UN refugee agency demands release of abducted Somali staffer

High Commissioner Guterres meets a family that recently arrived in Yemen from Somalia
The United Nations High Commissioner for Refugees (UNHCR) has called for the immediate and unconditional release of a Somali staff member who was abducted on Saturday from his home outside the war-torn capital, Mogadishu.

The United Nations High Commissioner for Refugees (UNHCR) has called for the immediate and unconditional release of a Somali staff member who was abducted on Saturday from his home outside the war-torn capital, Mogadishu.

As of last night, the agency had not heard anything from Hassan Mohamed Ali, also known as Keynaan, or from the armed gunmen who took him from his home.

“We demand the immediate and unconditional release of Hassan Mohamed Ali,” UN High Commissioner for Refugees Antonio Guterres said yesterday.

He noted that the abduction was another blow to humanitarian efforts to alleviate the suffering of an estimated 1 million people uprooted people inside Somalia, which has not had a functioning government since 1991.

“He and other Somali staff are absolutely crucial in the provision of life-saving humanitarian aid for tens of thousands of innocent civilian victims of the ongoing conflict in their country,” said Mr.
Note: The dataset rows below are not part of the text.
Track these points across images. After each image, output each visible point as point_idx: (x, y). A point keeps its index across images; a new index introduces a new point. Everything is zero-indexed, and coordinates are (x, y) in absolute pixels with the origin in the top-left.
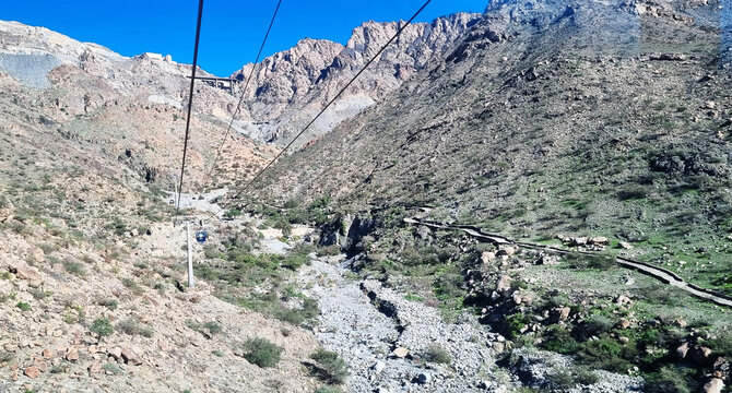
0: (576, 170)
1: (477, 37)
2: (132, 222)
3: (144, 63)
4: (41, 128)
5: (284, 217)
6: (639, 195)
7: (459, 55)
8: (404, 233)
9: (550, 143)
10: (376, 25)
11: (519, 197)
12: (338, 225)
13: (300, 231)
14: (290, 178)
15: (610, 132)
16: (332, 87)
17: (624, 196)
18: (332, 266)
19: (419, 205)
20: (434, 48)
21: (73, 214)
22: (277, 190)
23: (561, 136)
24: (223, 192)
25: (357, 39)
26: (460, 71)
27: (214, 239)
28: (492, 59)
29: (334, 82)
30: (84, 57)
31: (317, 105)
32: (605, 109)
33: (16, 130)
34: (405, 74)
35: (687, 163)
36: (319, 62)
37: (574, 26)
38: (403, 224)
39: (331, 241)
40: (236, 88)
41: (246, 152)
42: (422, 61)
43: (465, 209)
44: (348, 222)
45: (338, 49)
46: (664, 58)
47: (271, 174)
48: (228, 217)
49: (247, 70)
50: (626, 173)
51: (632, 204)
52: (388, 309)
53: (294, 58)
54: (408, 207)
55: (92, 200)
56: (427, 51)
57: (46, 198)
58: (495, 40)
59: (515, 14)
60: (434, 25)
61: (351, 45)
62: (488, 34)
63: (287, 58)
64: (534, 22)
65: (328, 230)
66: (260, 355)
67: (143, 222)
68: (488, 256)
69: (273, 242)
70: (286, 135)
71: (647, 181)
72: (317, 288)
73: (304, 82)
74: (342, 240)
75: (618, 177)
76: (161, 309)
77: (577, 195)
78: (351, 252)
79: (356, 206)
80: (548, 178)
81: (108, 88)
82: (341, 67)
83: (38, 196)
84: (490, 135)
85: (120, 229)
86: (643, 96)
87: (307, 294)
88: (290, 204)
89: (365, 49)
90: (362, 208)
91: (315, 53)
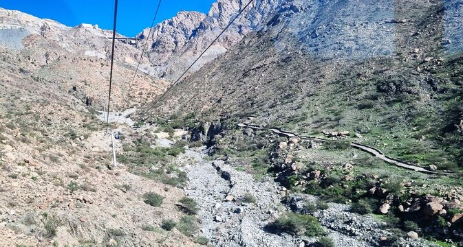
0: (336, 92)
1: (285, 9)
2: (80, 131)
3: (81, 30)
4: (21, 75)
5: (169, 125)
6: (369, 107)
7: (275, 21)
8: (238, 133)
9: (323, 76)
11: (304, 109)
12: (201, 129)
13: (179, 133)
14: (174, 101)
15: (357, 69)
16: (199, 41)
17: (361, 107)
18: (197, 153)
19: (248, 116)
20: (262, 14)
21: (45, 128)
22: (166, 108)
23: (330, 72)
24: (133, 111)
25: (214, 10)
26: (276, 31)
27: (129, 140)
28: (295, 24)
29: (201, 38)
30: (43, 28)
31: (190, 53)
32: (356, 55)
33: (6, 78)
34: (245, 31)
35: (398, 86)
36: (191, 25)
38: (238, 127)
39: (197, 139)
40: (140, 44)
41: (147, 85)
42: (255, 23)
43: (273, 117)
44: (207, 127)
45: (203, 16)
46: (393, 22)
47: (162, 98)
48: (137, 126)
49: (146, 32)
50: (364, 94)
51: (365, 112)
52: (226, 176)
53: (175, 23)
54: (241, 117)
55: (56, 120)
56: (259, 16)
57: (29, 119)
58: (296, 11)
61: (211, 14)
62: (292, 7)
63: (171, 24)
65: (195, 132)
66: (152, 200)
67: (87, 132)
68: (283, 145)
69: (163, 140)
70: (171, 72)
71: (375, 98)
72: (188, 166)
73: (182, 39)
74: (204, 138)
75: (359, 96)
76: (100, 179)
77: (336, 107)
78: (209, 144)
79: (212, 117)
80: (320, 97)
81: (59, 48)
82: (205, 28)
83: (24, 118)
84: (289, 72)
85: (73, 136)
86: (379, 46)
87: (181, 169)
88: (173, 117)
89: (219, 17)
90: (215, 118)
91: (188, 20)
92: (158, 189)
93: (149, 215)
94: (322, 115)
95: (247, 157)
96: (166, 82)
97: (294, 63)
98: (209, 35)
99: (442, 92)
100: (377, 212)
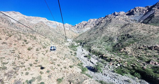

Guterres, who had just returned on Saturday from a mission to neighbouring Kenya during which he visited with Somali refugees in the Dadaab camp near the border of the two countries.

UNHCR is an impartial and apolitical organization whose sole focus in this extremely difficult situation is to ease the suffering of innocent civilians,” he added. “We ourselves are civilians. We are unarmed. We are humanitarians who are committed to serving those in need. It is unconscionable that those trying to help the victims are themselves targeted.”

Mr. Ali, who is the longest-serving UNHCR staff member in Somalia, is well-known in Mogadishu as a humanitarian and human rights advocate. He and his family had also been displaced last year by the violence in the capital and were living in Ceelasha village, west of Mogadishu on the road to Afgooye.

More than 300,000 internally displaced Somalis are trying to survive along the Afgooye corridor in what High Commissioner Guterres described last week as possibly the worst place in the world to live.

The humanitarian situation in the country has only worsened in recent months, owing to continuing insecurity, soaring food prices and a lingering drought. More than 1 million people are now internally displaced in Somalia while 450,000 more Somalis are living as refugees mainly in neighbouring countries such as Kenya, Ethiopia, Djibouti and even in Yemen, across the Gulf of Aden.